| SECCIÓN DE TEXTO |

Luiz Inacio Lula da Silva ejerció como presidente del Brasil desde el 1 de enero de 2003 hasta el 1 de enero de 2011, cuando le sucedió Dilma Rousseff, una directa colaboradora suya. En julio de 2003 publiqué un artículo [muy optimista] sobre la nueva coyuntura brasileña y pocos meses después otro menos esperanzador, a pesar de que mantenía un buen ánimo. En él afirmaba: “Es pronto todavía para emitir valoraciones contundentes, pero parece que hay demasiadas inercias del pasado y que la mudança do model no está, desgraciadamente, a la vuelta de la esquina” [“Lula, Allende i la revolució passiva a la brasilera”, L’Espill, 2003].
Ahora han pasado cinco años de la salida de Lula del Palacio de Planalto. Su sucesora acaba de ser apartada del poder por votación del Senado y el propio ex presidente ha sido formal y gravemente acusado por la Justicia brasileña. Concretamente, la Fiscalía, mediante un auto de 149 páginas, dice que “Después de asumir el cargo de Presidente de la República, Lula comandó un esquema delictivo de desvío de recursos públicos destinados a enriquecerse ilícitamente, con el objetivo de perpetuarse criminalmente en el poder”.
El auto de la fiscalía es durísimo. De hecho, afirma que a) Lula se mantuvo en el poder merced una gobernabilidad asentada en bases criminales mediante la compra de apoyo político; b) generó en favor de su partido –el Partido de los Trabajadores, PT- un colchón de recursos ilícitos para sufragar futuras campañas electorales en el contexto de una perpetuación criminal en el poder; c) dispuso en su provecho de dinero procedente de crímenes, propiciando un enriquecimiento ilícito. Todas estas ventajas estuvieron ligadas al desvío de recursos públicos y al pago de sobornos a agentes públicos y políticos, organizaciones partidarias y operadores financieros”. Terribles acusaciones, ciertamente.

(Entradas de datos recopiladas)
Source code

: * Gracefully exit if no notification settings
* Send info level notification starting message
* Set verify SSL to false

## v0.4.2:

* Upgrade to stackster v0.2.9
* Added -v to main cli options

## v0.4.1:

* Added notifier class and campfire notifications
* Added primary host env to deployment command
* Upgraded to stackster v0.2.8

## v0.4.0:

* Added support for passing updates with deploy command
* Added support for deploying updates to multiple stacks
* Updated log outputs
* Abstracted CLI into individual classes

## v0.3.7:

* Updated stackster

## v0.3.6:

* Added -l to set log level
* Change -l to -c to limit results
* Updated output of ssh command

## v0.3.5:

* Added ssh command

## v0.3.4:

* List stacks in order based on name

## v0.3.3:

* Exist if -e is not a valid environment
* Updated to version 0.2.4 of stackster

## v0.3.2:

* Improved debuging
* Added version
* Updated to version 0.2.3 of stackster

| SOBRE EL EJERCICIO |
Redacta la continuación del texto sobre Lula da Silva y las acusaciones de la Fiscalía brasileña a partir de su última frase. Para este ejercicio no hace falta recurrir a las líneas.

| RESULTADO DEL EJERCICIO |
Independientemente de cómo evolucione la causa judicial contra el expresidente, lo bien cierto es que leer lo que escribí hace trece años y compararlo con lo que ahora sabemos y está confirmado respecto del volumen de la corrupción gubernamental brasileña durante los periodos de Lula y Dilma, incita a la frustración y a la melancolía que son propias de las expectativas de progreso defraudadas sin anestesia.
A pesar de que la propuesta lulista de 2003 se había querido sintetizar en un mensaje sesentayochista ("Paz e amor"), detrás había una propuesta muy polisémica, ciertamente, pero un poco más tangible: la mudança do model. Una propuesta de cambiar el modelo [económico y social] que consiguió el apoyo de más de cincuenta y dos millones de votos favorables a Lulinha.
A ellos les había escrito su Carta ao Povo Brasileiro, en la que sostenía que "será necesaria una lúcida y juiciosa transición entre el que tenemos hoy y aquello que la sociedad reivindica. Lo que se hizo o se dejó de hacer en ocho años no será compensado en ocho días. El nuevo modelo no puede ser producto de decisiones unilaterales del gobierno, tal como ocurre hoy, ni será implantado por decreto, de modo voluntarista. Será fruto de una amplia negociación nacional, que tiene que conducir a una auténtica alianza por el país, a un nuevo contrato social, capaz de asegurar crecimiento con estabilidad".
La mudança empezó a hacerse tangible desde la misma toma de posesión de Lula. Dos medidas fueron especialmente resaltadas: la de dar títulos de propiedad a millones de habitantes de las favelas de todo Brasil y la anunciada por el ministro de educación Cristovam Buarque: "Retribuiremos a los analfabetos para aprender a escribir". Buarque, además, era muy explícito al referirse al fenómeno Lula, al lulismo, cuando declaraba "Creo que todavía no tenemos un rumbo ideológico claro. No sabemos todavía bien que es el llamado lulismo". El ministro de educación pedía ayuda a la Universidad [El País, 16.01.2003].
Pues bien, ésta, como reclamaba Buarque, pronto empezó a intervenir en el debate. Luiz Werneck Vianna, reconocido profesor del Instituto Universitario de Pesquisas de Río de Janeiro (IUPERJ), escribiría un artículo titulado significativamente "O que mudou", y afirmaba que estaba en curso una revoluçao silenciosa, en la que "todo ha cambiado, porque nuestras instituciones surgen ahora como lugares de confianza para la realización de los cambios que la sociedad ha decidido emprender" [Folha de Sao Paulo, 10.02.2003]. Werneck había retomado el concepto gramsciano de revolución pasiva, una revolución sin revolución, y lo utilizaba en su análisis de lo que estaba pasando en Brasil.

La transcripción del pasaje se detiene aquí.